Until 2020, I have taken every recommended vaccine on the US schedule. Happily. I've asked for them.
I will never take another vaccine again aside from a tetanus booster. My response is normal. It is proportionate and appropriately responsive to the reality we have learned about what public health and pharmaceutical companies will do.
I now strongly suspect we've been lied to about earlier vaccines and their risk-benefit profiles, too.
Again, my response is normal. I didn't become crazy. I am making a rational decision that many reasonable people have also made. If my decision strikes you, vaccine-proponent, as "crazy," it is you who is misguided and mistaken. Notice that I'm not calling you crazy (the way you are getting ready to label me). I think you are mistaken, not crazy.
But I am not mistaken in my skepticism and caution. You, vaccine proponent, would agree and acknowledge this in any other context. That you cannot is because you are emotionally terrified to recognize reality because it will destabilize your world view significantly.
That’s your emotional issue to work on. You may choose to work on it, or choose not to. But it won’t make me crazy, or “conspiracy-minded,” or any of the other things you use to comfort yourself. And you’ll know that.
I hope, for you, that the cognitive dissonance becomes so unbearable that you break.

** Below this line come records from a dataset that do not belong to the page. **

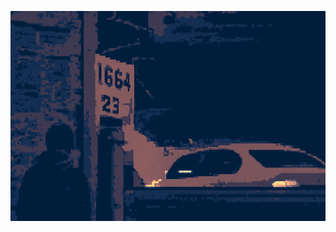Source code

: <p align="center">
  <img src="https://github.com/Lamberto673/Lamberto673/blob/main/sssBanner.png" width="600"align="left"/>
</p>

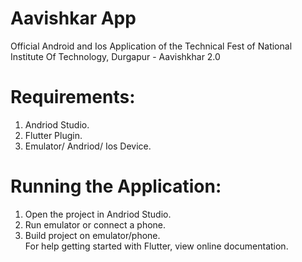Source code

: # Aavishkar App
Official Android and Ios Application of the Technical Fest of National Institute Of Technology, Durgapur - Aavishkhar 2.0  

# Requirements:  
1. Andriod Studio.
2. Flutter Plugin.
3. Emulator/ Andriod/ Ios Device.

# Running the Application:  
1. Open the project in Andriod Studio.  
2. Run emulator or connect a phone.  
3. Build project on emulator/phone.  
For help getting started with Flutter, view online documentation.  

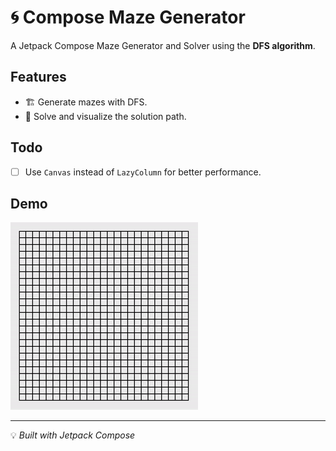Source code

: # 🌀 Compose Maze Generator

A Jetpack Compose Maze Generator and Solver using the **DFS algorithm**.

## Features
- 🏗 Generate mazes with DFS.
- 🧩 Solve and visualize the solution path.

## Todo
- [ ] Use `Canvas` instead of `LazyColumn` for better performance.

## Demo
![Maze Demo](demo.gif)

---
💡 _Built with Jetpack Compose_  
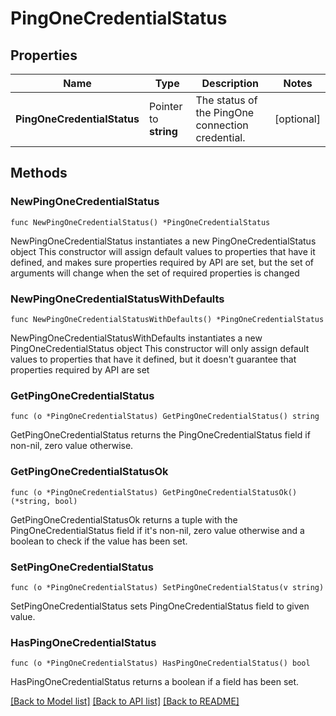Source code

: # PingOneCredentialStatus

## Properties

Name | Type | Description | Notes
------------ | ------------- | ------------- | -------------
**PingOneCredentialStatus** | Pointer to **string** | The status of the PingOne connection credential. | [optional] 

## Methods

### NewPingOneCredentialStatus

`func NewPingOneCredentialStatus() *PingOneCredentialStatus`

NewPingOneCredentialStatus instantiates a new PingOneCredentialStatus object
This constructor will assign default values to properties that have it defined,
and makes sure properties required by API are set, but the set of arguments
will change when the set of required properties is changed

### NewPingOneCredentialStatusWithDefaults

`func NewPingOneCredentialStatusWithDefaults() *PingOneCredentialStatus`

NewPingOneCredentialStatusWithDefaults instantiates a new PingOneCredentialStatus object
This constructor will only assign default values to properties that have it defined,
but it doesn't guarantee that properties required by API are set

### GetPingOneCredentialStatus

`func (o *PingOneCredentialStatus) GetPingOneCredentialStatus() string`

GetPingOneCredentialStatus returns the PingOneCredentialStatus field if non-nil, zero value otherwise.

### GetPingOneCredentialStatusOk

`func (o *PingOneCredentialStatus) GetPingOneCredentialStatusOk() (*string, bool)`

GetPingOneCredentialStatusOk returns a tuple with the PingOneCredentialStatus field if it's non-nil, zero value otherwise
and a boolean to check if the value has been set.

### SetPingOneCredentialStatus

`func (o *PingOneCredentialStatus) SetPingOneCredentialStatus(v string)`

SetPingOneCredentialStatus sets PingOneCredentialStatus field to given value.

### HasPingOneCredentialStatus

`func (o *PingOneCredentialStatus) HasPingOneCredentialStatus() bool`

HasPingOneCredentialStatus returns a boolean if a field has been set.


[[Back to Model list]](../README.md#documentation-for-models) [[Back to API list]](../README.md#documentation-for-api-endpoints) [[Back to README]](../README.md)


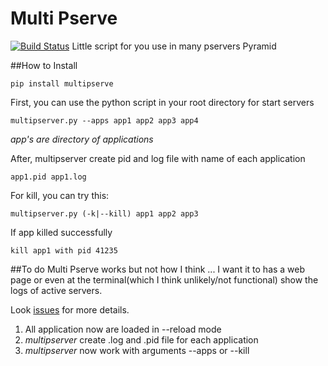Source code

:Multi Pserve
=
[![Build Status](https://travis-ci.org/marioidival/multipserve.svg?branch=master)](https://travis-ci.org/marioidival/multipserve)
Little script for you use in many pservers Pyramid


##How to
Install

    pip install multipserve

First, you can use the python script in your root directory for start servers

    multipserver.py --apps app1 app2 app3 app4

_app's are directory of applications_


After, multipserver create pid and log file with name of each application

    app1.pid app1.log


For kill, you can try this:

    multipserver.py (-k|--kill) app1 app2 app3


If app killed successfully

    kill app1 with pid 41235


##To do
Multi Pserve works but not how I think ... I want it to has a web page or even at the terminal(which I think unlikely/not functional) show the logs of active servers.

Look [issues](https://github.com/marioidival/multi_pserve/issues) for more details.

1. All application now are loaded in --reload mode
2. _multipserver_ create .log and .pid file for each application
3. _multipserver_ now work with arguments
   --apps or --kill 
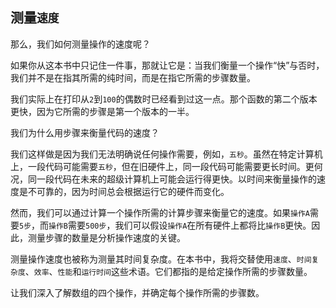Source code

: ## 测量`速度`

那么，我们如何测量操作的速度呢？

如果你从这本书中只记住一件事，那就让它是：当我们衡量一个操作“快”与否时，我们并不是在指其所需的纯时间，而是在指它所需的步骤数量。

我们实际上在打印从`2`到`100`的偶数时已经看到过这一点。那个函数的第二个版本更快，因为它所需的步骤是第一个版本的一半。

我们为什么用步骤来衡量代码的速度？

我们这样做是因为我们无法明确说任何操作需要，例如，`五秒`。虽然在特定计算机上，一段代码可能需要`五秒`，但在旧硬件上，同一段代码可能需要更长时间。更何况，同一段代码在未来的超级计算机上可能会运行得更快。以时间来衡量操作的速度是不可靠的，因为时间总会根据运行它的硬件而变化。

然而，我们可以通过计算一个操作所需的计算步骤来衡量它的速度。如果`操作A`需要`5步`，而`操作B`需要`500步`，我们可以假设`操作A`在所有硬件上都将比`操作B`更快。因此，测量步骤的数量是分析操作速度的关键。

测量操作速度也被称为测量其时间复杂度。在本书中，我将交替使用`速度`、`时间复杂度`、`效率`、`性能`和`运行时间`这些术语。它们都指的是给定操作所需的步骤数量。

让我们深入了解数组的四个操作，并确定每个操作所需的步骤数。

Because when you break, you come back to reality. I want that for you, and I want it for all of us who have an interest in a livable, sane society.
Hear, hear! I got flu shots in college (because a math major missing class for two weeks would have been a dealbreaker, almost impossible to recover from) and I got caught up on childhood vaccines as an adult once I found out that I didn't get them as a child. Looking back, I feel so stupid for believing the medical industry long enough to do those things. Never again. I will never again trust the medical establishment to tell me what to inject into my body. I will make my own decisions after doing my own research, context-dependent. Like you, tetanus boosters are the only thing I'm willing to approve at the moment. Lying bastards.
I am more than well vaccinated. Basically, because I traveled so much and vaccinations are often recommended or mandatory for immigration purposes. So, I probably do not have to fear Cholera as much as others might ;-)
What I learned over about the last decade is how little we actually know about health. For example, my family has a long long history of being poor that I can basically trace back into the 1500s. And with that comes a long genetically manifested health story. For example, I am short and I never grew a full set of teeth (I am missing three, they just never grew). My family also has a history of dying young. Both MS and ALS have occurred in my mom's and the prior generation. Heart issues have caused young heart attacks and most of my cousins and my brother had to have surgery before they turned 35 to remove an extra something or so (not sure of the medical terms here). Most of us have back problems and joint issues growing older and nearly everyone gets diabetes at some point. To put numbers to it, my father is the longest living male in my family. He turned 73 this year. Most did not make it past 60.
It is odd that our generation has subscribed so heavily to the wisdom of medical science. Yes, there were a few wins. When I could see the hospital (Groote Schuur Hospital in SA) where the first heart transplant occurred from my apartment window I felt a huge sense of progress and pride about how far humanity has come. The early vaccinations were indeed a life saver. My mother in law had polio has a child and there was a long term negative impact on her health and ability to do things. But nowadays, we know so many areas where the science was misused that we need to become way more critical (nutrition, autism topics... all have been falsified and lied about).
We all have to weigh risk factors and I agree there are a few that make me not get a booster.
When my work made covid vaccination mandatory I had a first panic attack in the parking lot right before my first shot. I did not want to take it (I never get flu shots either), but felt forced. And as the person who has three people relying on her income, I just could not afford any side effects. It was the worst feeling I ever had in my life.
Thanks for being so open about your thought process.